ITC Pioneers Corporate Patronage of Music
Taking this successful initiative forward, ITC then
went on to pioneer the corporate patronage of Hindustani classical
music, which was suffering from the withdrawal of royal support.
The loss of royal patronage had thrown the arts open to public mercy.
Classical music, in its pure form, is fundamentally a complex study and
therefore, cannot come within the reach of the uninitiated. As a result,
serious music suffered. Pandit V N Bhatkhande and Pandit V D Paluskar
tried to bring classical music within the reach of the middle class
intelligentsia, in a systematic way, by introducing music education in
universities and institutions.
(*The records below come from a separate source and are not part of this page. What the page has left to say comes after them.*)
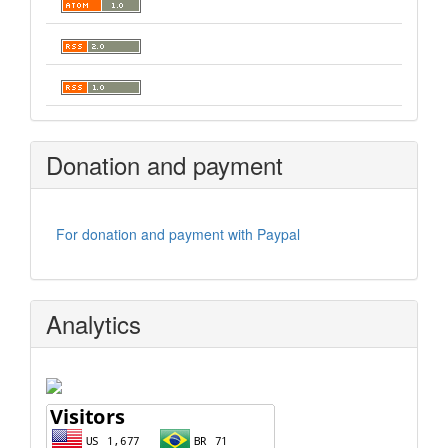
Donation and payment
For donation and payment with Paypal
Analytics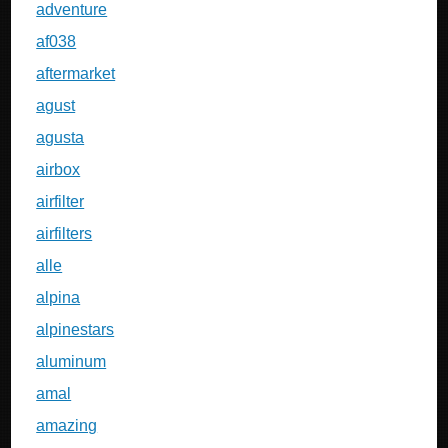
adventure
af038
aftermarket
agust
agusta
airbox
airfilter
airfilters
alle
alpina
alpinestars
aluminum
amal
amazing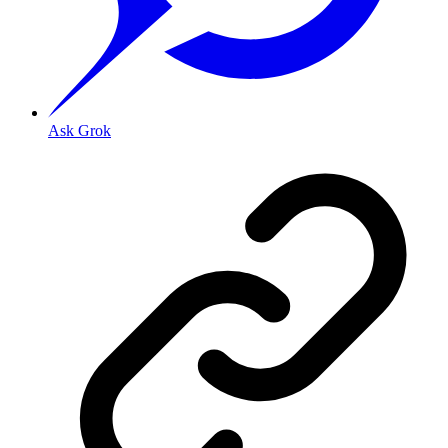
Ask Grok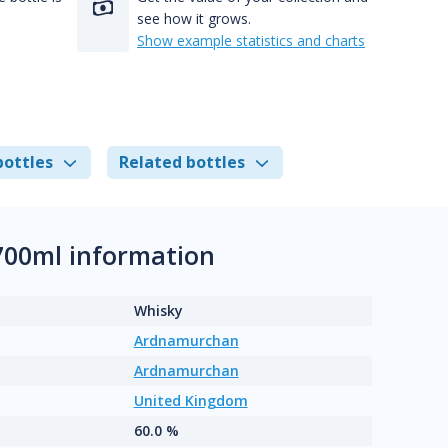
see how it grows.
Show example statistics and charts
bottles
Related bottles
00ml information
Whisky
Ardnamurchan
Ardnamurchan
United Kingdom
60.0 %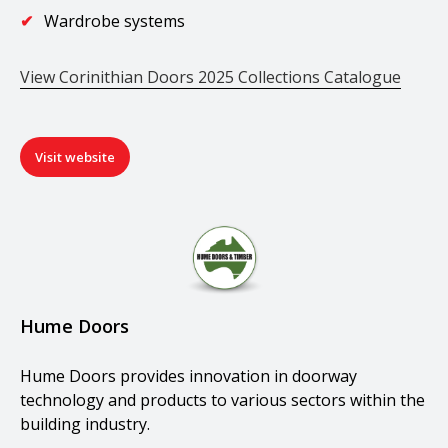
Wardrobe systems
View Corinithian Doors 2025 Collections Catalogue
Visit website
Hume Doors
Hume Doors provides innovation in doorway
technology and products to various sectors within the
building industry.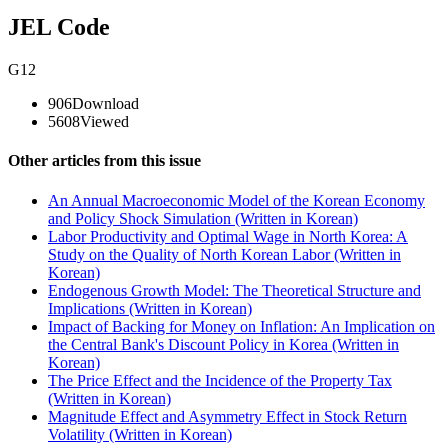
JEL Code
G12
906
Download
5608
Viewed
Other articles from this issue
An Annual Macroeconomic Model of the Korean Economy
and Policy Shock Simulation (Written in Korean)
Labor Productivity and Optimal Wage in North Korea: A
Study on the Quality of North Korean Labor (Written in
Korean)
Endogenous Growth Model: The Theoretical Structure and
Implications (Written in Korean)
Impact of Backing for Money on Inflation: An Implication on
the Central Bank's Discount Policy in Korea (Written in
Korean)
The Price Effect and the Incidence of the Property Tax
(Written in Korean)
Magnitude Effect and Asymmetry Effect in Stock Return
Volatility (Written in Korean)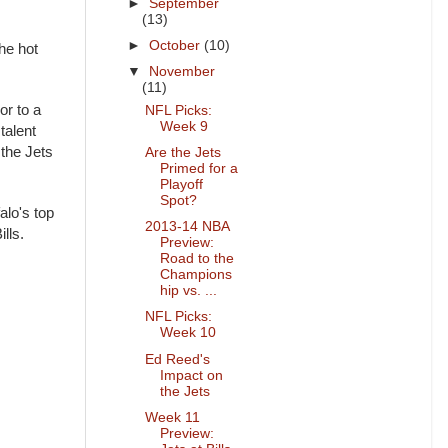
►
September
(13)
►
October
(10)
he hot
▼
November
(11)
or to a
NFL Picks:
Week 9
talent
 the Jets
Are the Jets
Primed for a
Playoff
Spot?
alo's top
2013-14 NBA
ills.
Preview:
Road to the
Champions
hip vs. ...
NFL Picks:
Week 10
Ed Reed's
Impact on
the Jets
Week 11
Preview: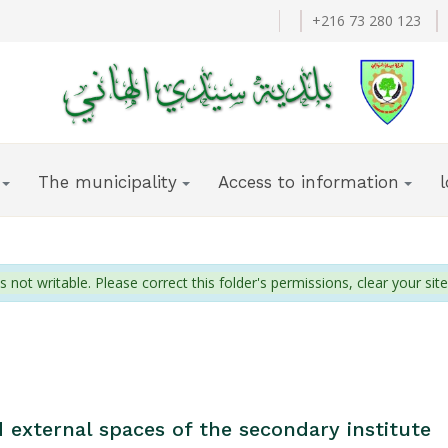
+216 73 280 123
The municipality
Access to information
s not writable. Please correct this folder's permissions, clear your site
 external spaces of the secondary institute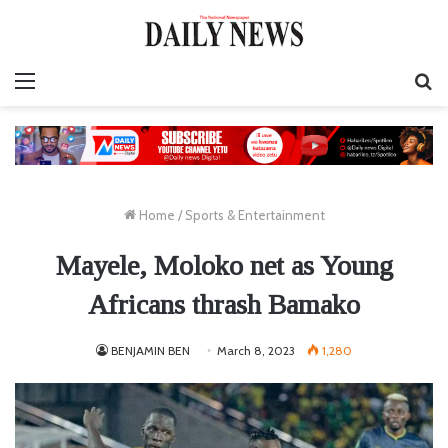
Menu
S
fo
Home
/
Sports & Entertainment
Mayele, Moloko net as Young
Africans thrash Bamako
BENJAMIN BEN
March 8, 2023
1,280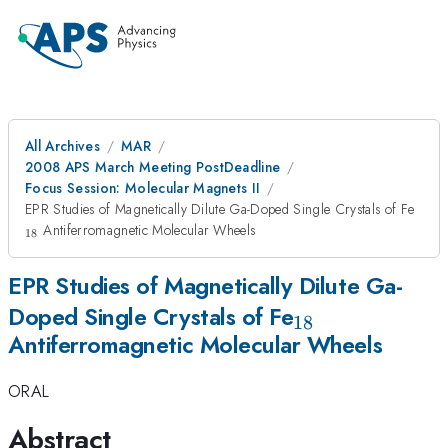
All Archives
MAR
2008 APS March Meeting PostDeadline
Focus Session: Molecular Magnets II
_{1
EPR Studies of Magnetically Dilute Ga-Doped Single Crystals of Fe
Antiferromagnetic Molecular Wheels
18
EPR Studies of Magnetically Dilute Ga-
_{18}
Doped Single Crystals of Fe
18
Antiferromagnetic Molecular Wheels
ORAL
Abstract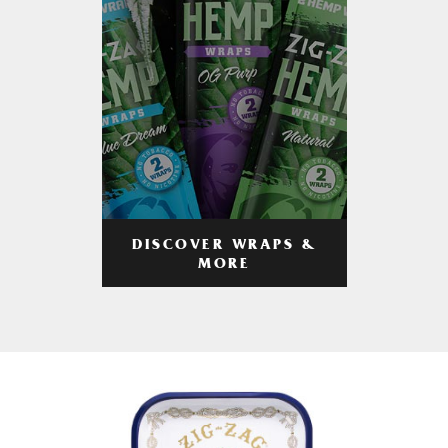
DISCOVER WRAPS &
MORE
But such institutions rarely succeeded in
producing performers of note. History reveals that the only effective
method to impart the complex techniques of any art form, especially
music, is through long years of close involvement between teacher and
student.
During the seventies, ITC envisioned that the Company
could play a major role to preserve and propagate the rich Indian
musical heritage. The ITC Sangeet Research Academy was created in 1977
as an independent Public Charitable Trust with the aim of stemming the
process of gradual dissipation in traditional forms and techniques of
Indian classical music.
ITC aspired to go beyond merely nurturing and
propagating the priceless tradition of Hindustani Classical Music. In
creating ITC Sangeet Research Academy at Kolkata, ITC's endeavour was to
establish a modern 'Gurukul' and revive the traditional 'Guru-Shishya
Parampara'. It was modelled as an institution which epitomised the best
of Hindustani Classical Music teaching and would be professionally run.